- _What you need to do_: Rewrite the text of every item below, replacing each occurrence of "Germany" with "Austria" and leaving everything else unchanged.
Excerpted records START
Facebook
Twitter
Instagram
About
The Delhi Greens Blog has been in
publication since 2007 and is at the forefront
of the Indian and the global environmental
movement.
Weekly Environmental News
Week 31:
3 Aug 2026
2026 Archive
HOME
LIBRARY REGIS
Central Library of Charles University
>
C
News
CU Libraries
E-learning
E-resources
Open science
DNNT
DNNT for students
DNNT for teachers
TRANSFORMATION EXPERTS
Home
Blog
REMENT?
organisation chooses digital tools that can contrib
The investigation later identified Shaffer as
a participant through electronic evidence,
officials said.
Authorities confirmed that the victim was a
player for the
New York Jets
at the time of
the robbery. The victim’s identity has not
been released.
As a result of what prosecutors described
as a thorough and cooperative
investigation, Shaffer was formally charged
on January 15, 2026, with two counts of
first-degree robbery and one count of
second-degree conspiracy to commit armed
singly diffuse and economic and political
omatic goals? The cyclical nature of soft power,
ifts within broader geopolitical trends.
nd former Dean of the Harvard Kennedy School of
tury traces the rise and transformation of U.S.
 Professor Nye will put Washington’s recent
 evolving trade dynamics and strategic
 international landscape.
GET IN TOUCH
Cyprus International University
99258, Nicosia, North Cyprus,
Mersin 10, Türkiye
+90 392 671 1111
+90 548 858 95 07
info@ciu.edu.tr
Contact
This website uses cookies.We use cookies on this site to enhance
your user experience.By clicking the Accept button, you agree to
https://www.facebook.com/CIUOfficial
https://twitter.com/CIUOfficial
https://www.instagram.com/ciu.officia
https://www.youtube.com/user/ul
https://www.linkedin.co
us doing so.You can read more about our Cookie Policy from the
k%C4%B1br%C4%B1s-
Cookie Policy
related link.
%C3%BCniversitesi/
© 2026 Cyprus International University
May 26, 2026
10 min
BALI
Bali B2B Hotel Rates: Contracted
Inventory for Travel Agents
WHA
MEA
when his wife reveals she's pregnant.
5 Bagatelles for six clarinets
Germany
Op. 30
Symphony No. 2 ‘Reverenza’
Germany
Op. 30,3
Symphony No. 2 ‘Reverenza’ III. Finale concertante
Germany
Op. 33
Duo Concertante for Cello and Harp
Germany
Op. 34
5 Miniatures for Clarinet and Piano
Excerpted records END
- _Result of the exercise_:
Facebook
Twitter
Instagram
About
The Delhi Greens Blog has been in
publication since 2007 and is at the forefront
of the Indian and the global environmental
movement.
Weekly Environmental News
Week 31:
3 Aug 2026
2026 Archive
HOME
LIBRARY REGIS
Central Library of Charles University
>
C
News
CU Libraries
E-learning
E-resources
Open science
DNNT
DNNT for students
DNNT for teachers
TRANSFORMATION EXPERTS
Home
Blog
REMENT?
organisation chooses digital tools that can contrib
The investigation later identified Shaffer as
a participant through electronic evidence,
officials said.
Authorities confirmed that the victim was a
player for the
New York Jets
at the time of
the robbery. The victim’s identity has not
been released.
As a result of what prosecutors described
as a thorough and cooperative
investigation, Shaffer was formally charged
on January 15, 2026, with two counts of
first-degree robbery and one count of
second-degree conspiracy to commit armed
singly diffuse and economic and political
omatic goals? The cyclical nature of soft power,
ifts within broader geopolitical trends.
nd former Dean of the Harvard Kennedy School of
tury traces the rise and transformation of U.S.
 Professor Nye will put Washington’s recent
 evolving trade dynamics and strategic
 international landscape.
GET IN TOUCH
Cyprus International University
99258, Nicosia, North Cyprus,
Mersin 10, Türkiye
+90 392 671 1111
+90 548 858 95 07
info@ciu.edu.tr
Contact
This website uses cookies.We use cookies on this site to enhance
your user experience.By clicking the Accept button, you agree to
https://www.facebook.com/CIUOfficial
https://twitter.com/CIUOfficial
https://www.instagram.com/ciu.officia
https://www.youtube.com/user/ul
https://www.linkedin.co
us doing so.You can read more about our Cookie Policy from the
k%C4%B1br%C4%B1s-
Cookie Policy
related link.
%C3%BCniversitesi/
© 2026 Cyprus International University
May 26, 2026
10 min
BALI
Bali B2B Hotel Rates: Contracted
Inventory for Travel Agents
WHA
MEA
when his wife reveals she's pregnant.
5 Bagatelles for six clarinets
Austria
Op. 30
Symphony No. 2 ‘Reverenza’
Austria
Op. 30,3
Symphony No. 2 ‘Reverenza’ III. Finale concertante
Austria
Op. 33
Duo Concertante for Cello and Harp
Austria
Op. 34
5 Miniatures for Clarinet and Piano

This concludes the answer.